As required by the university's new salary adjustment policy for faculty and professional and scientific staff, Hoffman provided parameters for performance-based salary increases in FY12. A minimum 0.5 percent increase must be awarded to employees whose work is deemed satisfactory or better. Units may award higher salary increases, but any performance-based increase above 5.0 percent requires approval at the vice presidential level.

"We recognize that many individuals and units around campus are again being asked to do more with less," Hoffman said. "We feel it's absolutely essential to allocate funds for very modest faculty and staff salary increases, while also meeting the contract commitment for merit employees and directing resources toward other mandatory cost increases."

The size of the mandatory salary increases for faculty promoted to associate professor and professor this spring are being set this week. Promotion increases do not replace or eliminate performance-based increases.

Because the parameters allow a range of increases and because salary increase decisions will be made locally, it's difficult to estimate a total for salary increases university-wide.
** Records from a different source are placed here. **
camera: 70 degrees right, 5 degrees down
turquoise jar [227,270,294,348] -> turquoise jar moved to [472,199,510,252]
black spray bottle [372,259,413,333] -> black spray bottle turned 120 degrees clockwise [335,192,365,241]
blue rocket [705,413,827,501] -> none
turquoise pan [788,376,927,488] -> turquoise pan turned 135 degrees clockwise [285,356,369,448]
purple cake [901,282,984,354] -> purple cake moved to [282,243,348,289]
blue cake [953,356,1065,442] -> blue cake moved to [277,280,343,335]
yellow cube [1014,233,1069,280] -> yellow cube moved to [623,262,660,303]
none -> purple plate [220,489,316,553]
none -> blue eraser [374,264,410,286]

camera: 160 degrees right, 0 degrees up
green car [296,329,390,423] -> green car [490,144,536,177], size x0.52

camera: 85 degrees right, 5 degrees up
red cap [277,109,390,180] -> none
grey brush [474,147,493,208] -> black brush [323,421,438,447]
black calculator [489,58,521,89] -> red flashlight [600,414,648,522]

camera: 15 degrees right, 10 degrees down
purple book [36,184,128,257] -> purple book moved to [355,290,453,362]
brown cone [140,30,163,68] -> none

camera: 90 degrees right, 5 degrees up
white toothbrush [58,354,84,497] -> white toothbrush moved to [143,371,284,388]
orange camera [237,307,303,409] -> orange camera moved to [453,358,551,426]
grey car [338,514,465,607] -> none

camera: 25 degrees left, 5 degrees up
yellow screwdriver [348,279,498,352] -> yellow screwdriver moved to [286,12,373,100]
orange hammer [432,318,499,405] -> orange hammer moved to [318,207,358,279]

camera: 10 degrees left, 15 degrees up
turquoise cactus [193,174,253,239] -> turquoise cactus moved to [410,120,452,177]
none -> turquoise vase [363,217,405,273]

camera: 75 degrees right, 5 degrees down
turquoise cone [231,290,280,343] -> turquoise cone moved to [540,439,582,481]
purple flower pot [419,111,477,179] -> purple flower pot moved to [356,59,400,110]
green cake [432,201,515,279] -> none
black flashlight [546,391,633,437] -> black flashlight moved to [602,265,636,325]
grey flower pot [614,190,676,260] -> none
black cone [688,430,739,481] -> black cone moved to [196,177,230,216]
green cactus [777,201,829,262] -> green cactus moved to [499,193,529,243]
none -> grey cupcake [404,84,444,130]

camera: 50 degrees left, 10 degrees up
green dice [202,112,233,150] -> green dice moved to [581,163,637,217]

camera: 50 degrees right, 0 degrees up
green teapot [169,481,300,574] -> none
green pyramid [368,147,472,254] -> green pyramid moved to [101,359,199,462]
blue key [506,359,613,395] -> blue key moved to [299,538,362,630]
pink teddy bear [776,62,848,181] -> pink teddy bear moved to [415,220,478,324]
Under the terms of the state's new two-year contract with AFSCME (American Federation of State, County and Municipal Employees), merit employees covered by the contract will receive a 2 percent increase on July 1 and a 1 percent increase on Jan. 1, 2012. Merit employees who are not at the maximum of their pay grades also will receive the applicable step increases on their anniversary dates with Iowa State.

Known: Other cost increases

Budget leaders approved $4.9 million in cost increases (including salaries) for the six administrative service centers in the budget model -- broad campus service providers that are funded by those they serve. The six are: facilities services, business services, the library, IT services, student services and administrative support programs. The approved cost increases represent about 60 percent of the six service centers' requests for additional funding. How that additional $4.9 million will be allocated among colleges and administrative units will be finalized this week.

Incremental funding for some salary increases also will be provided to central administrative units -- the president, provost and VP offices -- that don't receive tuition or IDC funds.

Known: Strategic investments

Budget leaders also approved first-year funding for four university-wide efforts identified as high priorities but weakened by several years of underfunding or for which permanent funding is needed. First-year support will total $3.1 million; the three-year goal is $14.4 million. These costs also will be allocated among colleges and administrative units. The four are:

PriorityGoalCurrentFY12 funding
Institutional Excellence Fund$10 million$4.6 million$1.2 million
Deferred maintenance$6 million$1.6 million$900,000
University marketing$2 million--$500,000
Enterprise administrative systems*$2 million--$500,000

*A long-term effort to shift many of ISU's computer software systems (financial, human resources, payroll, course registration, etc.) to an open source system. Iowa State is part of a higher education-focused collaboration to accomplish this.


Campus budget units have an April 29 deadline to submit preliminary plans that reflect the scenario in Hoffman's April 14 memo. Hoffman acknowledged that units may not be able to meet their reduction targets in a single year. She asked them to "indicate the level of permanent reductions that will be made in FY12, FY13 and FY14."

If their proposed budgets include position eliminations, layoffs or reorganizations, units must submit personnel plans by May 15. Human resource services staff must review the personnel plans before they can be implemented.